2. Risiko – Der berufsfremde Partner
Bei der Wahl des Partners sollten Freiberufler nicht vorschnell denjenigen wählen, der den höchsten Preis für die Aufnahme zahlen will. Denn bei berufsfremden Partnern droht Ungemach. Laut BFH unterhält eine GbR bereits dann einen Gewerbebetrieb, wenn auch nur eine berufsfremde Person Mitunternehmer ist (BFH 4.8.20, VIII R 24/17, m. w. N.). Dabei bedeutet der Begriff „berufsfremde Person“ nicht zwingend, dass sämtliche Gesellschafter derselben freiberuflichen Berufsgruppe zuordenbar sein müssen. Auch eine Personengesellschaft, die sich aus Angehörigen unterschiedlicher freier Berufe zusammensetzt, kann Einkünfte aus selbstständiger Arbeit erzielen. Dies gilt z. B. für eine Sozietät aus Steuerberatern und Rechtsanwälten oder für ein Planungsbüro, das ein Architekt und ein Statiker in der Rechtsform der GbR betreiben.
Beispiel |
Abfärbung durch Aufnahme des berufsfremden Partners Ein Krankengymnast nimmt für den kaufmännischen Bereich der Praxis einen Einzelhandelskaufmann auf. Sie führen die Praxis künftig gemeinsam als GbR. Lösung: Während das Einzelunternehmen bislang freiberufliche Einkünfte erzielte, liegen bei der GbR gewerbliche Einkünfte vor (berufsfremder Partner). |
Beachten Sie | Wichtig ist, dass jeder Mitunternehmer die Kriterien des § 18 EStG in eigener Person erfüllt und leitend und eigenverantwortlich tätig wird. Und die Aufnahme eines Nichtfreiberuflers als Partner bringt zudem weitere Hürden mit sich.

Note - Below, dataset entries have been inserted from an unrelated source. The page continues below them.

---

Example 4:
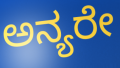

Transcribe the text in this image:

ಅನ್ಯರೇ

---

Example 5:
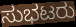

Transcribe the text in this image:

ಸುಭಟರು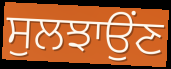
ਸੁਲਝਾਉਂਣ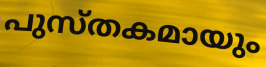
പുസ്തകമായും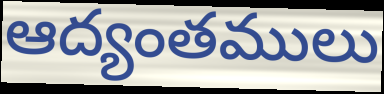
ఆద్యంతములుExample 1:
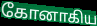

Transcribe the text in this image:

கோனாகிய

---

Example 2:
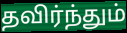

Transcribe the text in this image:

தவிர்ந்தும்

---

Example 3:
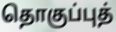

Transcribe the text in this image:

தொகுப்புத்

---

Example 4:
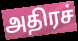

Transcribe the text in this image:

அதிரச்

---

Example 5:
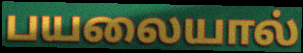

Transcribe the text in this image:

பயலையால்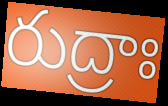
రుద్రాఃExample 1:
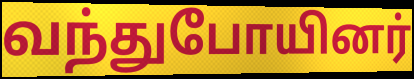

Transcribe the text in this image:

வந்துபோயினர்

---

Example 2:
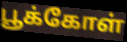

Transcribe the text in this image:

பூக்கோள்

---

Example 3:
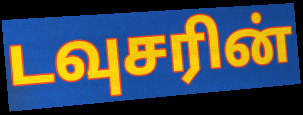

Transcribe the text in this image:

டவுசரின்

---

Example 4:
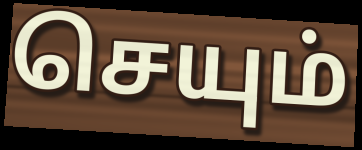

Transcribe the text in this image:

செயும்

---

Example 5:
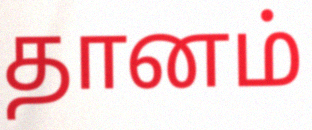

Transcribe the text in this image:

தானம்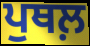
ਪੁਥਲ਼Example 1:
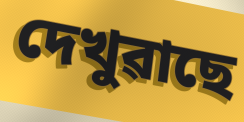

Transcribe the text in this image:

দেখুৱাছে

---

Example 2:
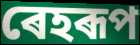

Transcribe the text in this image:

ৰেহৰূপ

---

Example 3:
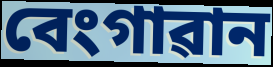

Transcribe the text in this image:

বেংগাৱান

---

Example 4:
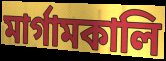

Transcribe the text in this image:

মাৰ্গামকালি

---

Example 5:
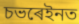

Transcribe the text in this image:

চভৰেইনত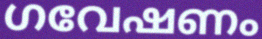
ഗവേഷണംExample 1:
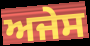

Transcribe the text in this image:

ਅਜੇਸ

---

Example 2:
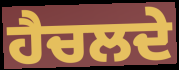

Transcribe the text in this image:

ਹੈਚਲਦੇ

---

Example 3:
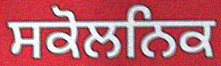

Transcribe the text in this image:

ਸਕੋਲਨਿਕ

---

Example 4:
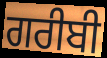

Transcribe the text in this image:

ਗਰੀਬੀ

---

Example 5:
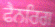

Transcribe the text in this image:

ਫੈਨਰਿਗ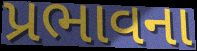
પ્રભાવનાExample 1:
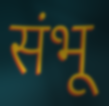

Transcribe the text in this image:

संभू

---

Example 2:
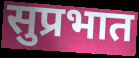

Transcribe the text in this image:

सुप्रभात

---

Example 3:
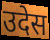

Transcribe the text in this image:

उदेस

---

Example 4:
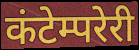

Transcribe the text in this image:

कंटेम्परेरी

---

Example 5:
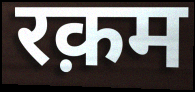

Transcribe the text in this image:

रक़मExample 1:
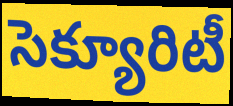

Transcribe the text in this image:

సెక్యూరిటీ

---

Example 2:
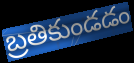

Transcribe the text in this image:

బ్రతికుండడం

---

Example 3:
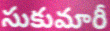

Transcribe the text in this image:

సుకుమారీ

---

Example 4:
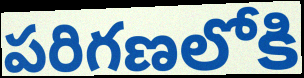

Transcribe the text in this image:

పరిగణలోకి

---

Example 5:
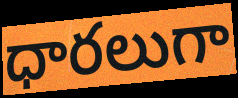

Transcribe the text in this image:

ధారలుగా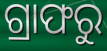
ଗ୍ରାଫରୁ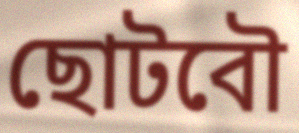
ছোটবৌ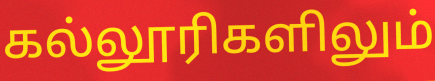
கல்லூரிகளிலும்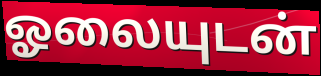
ஓலையுடன்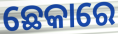
ଛେକାରେ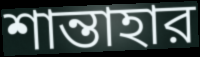
শান্তাহার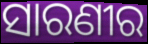
ସାରଣୀର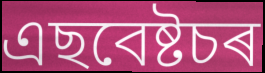
এছবেষ্টচৰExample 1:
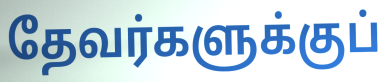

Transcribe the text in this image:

தேவர்களுக்குப்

Die Gewerblichkeit der Personengesellschaft führt nicht nur dazu, dass auf den Gewinn Gewerbesteuer zu zahlen ist. Sie macht auch einen Übergang zur Bilanzierung erforderlich, was wiederum zu erheblich höherem Verwaltungsaufwand und zu höheren Steuerberatungsgebühren führt.
3. Steuerliche Konsequenzen für den Aufnehmenden
Vom Grundsatz her veräußert der Aufnehmende einen Teil seines bisherigen Einzelunternehmens an den neuen Partner. Somit kann sich für den Aufnehmenden ein Veräußerungsgewinn ergeben, der zu versteuern ist. Dies sollte der Aufnehmende unbedingt in die Preisfindung einkalkulieren – vor allem dann, wenn der Kaufpreis zur Finanzierung des Ruhestandes dienen soll.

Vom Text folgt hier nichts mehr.